**EXERCISE PROMPT**:
Find every line of the records that has "kvůli" and return it.

==== DATA EXCERPTS

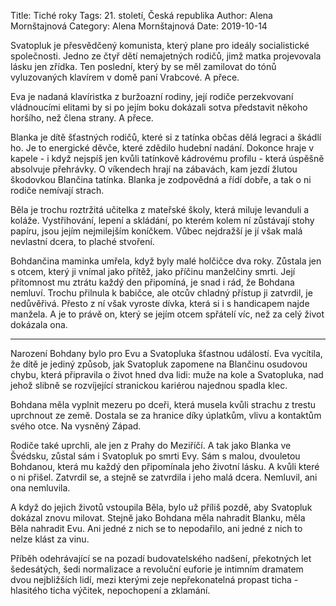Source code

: Title: Tiché roky
Tags: 21. století, Česká republika
Author: Alena Mornštajnová
Category: Alena Mornštajnová
Date: 2019-10-14

Svatopluk je přesvědčený komunista, který plane pro ideály socialistické společnosti. Jedno ze čtyř dětí nemajetných rodičů, jimž matka projevovala lásku jen zřídka. Ten poslední, který by se měl zamilovat do tónů vyluzovaných klavírem v domě paní Vrabcové. A přece.

Eva je nadaná klavíristka z buržoazní rodiny, její rodiče perzekvovaní vládnoucími elitami by si po jejím boku dokázali sotva představit někoho horšího, než člena strany. A přece.

Blanka je dítě šťastných rodičů, které si z tatínka občas dělá legraci a škádlí ho. Je to energické děvče, které zdědilo hudební nadání. Dokonce hraje v kapele - i když nejspíš jen kvůli tatínkově kádrovému profilu - která úspěšně absolvuje přehrávky. O víkendech hrají na zábavách, kam jezdí žlutou škodovkou Blančina tatínka. Blanka je zodpovědná a řídí dobře, a tak o ni rodiče nemívají strach.

Běla je trochu roztržitá učitelka z mateřské školy, která miluje levanduli a koláže. Vystřihování, lepení a skládání, po kterém kolem ní zůstávají stohy papíru, jsou jejím nejmilejším koníčkem. Vůbec nejdražší je jí však malá nevlastní dcera, to plaché stvoření.

Bohdančina maminka umřela, když byly malé holčičce dva roky. Zůstala jen s otcem, který ji vnímal jako přítěž, jako příčinu manželčiny smrti. Její přítomnost mu ztrátu každý den připomíná, je snad i rád, že Bohdana nemluví. Trochu přilnula k babičce, ale otcův chladný přístup ji zatvrdil, je nedůvěřivá. Přesto z ní však vyroste dívka, která si i s handicapem najde manžela. A je to právě on, který se jejím otcem spřátelí víc, než za celý život dokázala ona.


----------

Narození Bohdany bylo pro Evu a Svatopluka šťastnou událostí. Eva vycítila, že dítě je jediný způsob, jak Svatopluk zapomene na Blančinu osudovou chybu, která připravila o život hned dva lidi: muže na kole a Svatopluka, nad jehož slibně se rozvíjející stranickou kariérou najednou spadla klec.

Bohdana měla vyplnit mezeru po dceři, která musela kvůli strachu z trestu 
uprchnout ze země. Dostala se za hranice díky úplatkům, vlivu a kontaktům svého otce. Na vysněný Západ. 

Rodiče také uprchli, ale jen z Prahy do Meziříčí. A tak jako Blanka ve Švédsku, zůstal sám i Svatopluk po smrti Evy. Sám s malou, dvouletou Bohdanou, která mu každý den připomínala jeho životní lásku. A kvůli které o ni přišel. Zatvrdil se, a stejně se zatvrdila i jeho malá dcera. Nemluvil, ani ona nemluvila.

A když do jejich životů vstoupila Běla, bylo už příliš pozdě, aby Svatopluk dokázal znovu milovat. Stejně jako Bohdana měla nahradit Blanku, měla Běla nahradit Evu. Ani jedné z nich se to nepodařilo, ani jedné z nich to nelze klást za vinu.

Příběh odehrávající se na pozadí budovatelského nadšení, překotných let šedesátých, šedi normalizace a revoluční euforie je intimním dramatem dvou nejbližších lidí, mezi kterými zeje nepřekonatelná propast ticha - hlasitého ticha výčitek, nepochopení a zklamání.


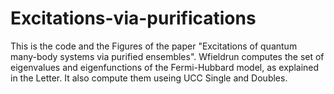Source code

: # Excitations-via-purifications
This is the code and the Figures of the paper "Excitations of quantum many-body systems via purified ensembles". Wfieldrun computes the set of eigenvalues and eigenfunctions of the Fermi-Hubbard model, as explained in the Letter. It also compute them useing UCC Single and Doubles.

========

**EXERCISE SOLUTION**:
Blanka je dítě šťastných rodičů, které si z tatínka občas dělá legraci a škádlí ho. Je to energické děvče, které zdědilo hudební nadání. Dokonce hraje v kapele - i když nejspíš jen kvůli tatínkově kádrovému profilu - která úspěšně absolvuje přehrávky. O víkendech hrají na zábavách, kam jezdí žlutou škodovkou Blančina tatínka. Blanka je zodpovědná a řídí dobře, a tak o ni rodiče nemívají strach.
Bohdana měla vyplnit mezeru po dceři, která musela kvůli strachu z trestu 
Rodiče také uprchli, ale jen z Prahy do Meziříčí. A tak jako Blanka ve Švédsku, zůstal sám i Svatopluk po smrti Evy. Sám s malou, dvouletou Bohdanou, která mu každý den připomínala jeho životní lásku. A kvůli které o ni přišel. Zatvrdil se, a stejně se zatvrdila i jeho malá dcera. Nemluvil, ani ona nemluvila.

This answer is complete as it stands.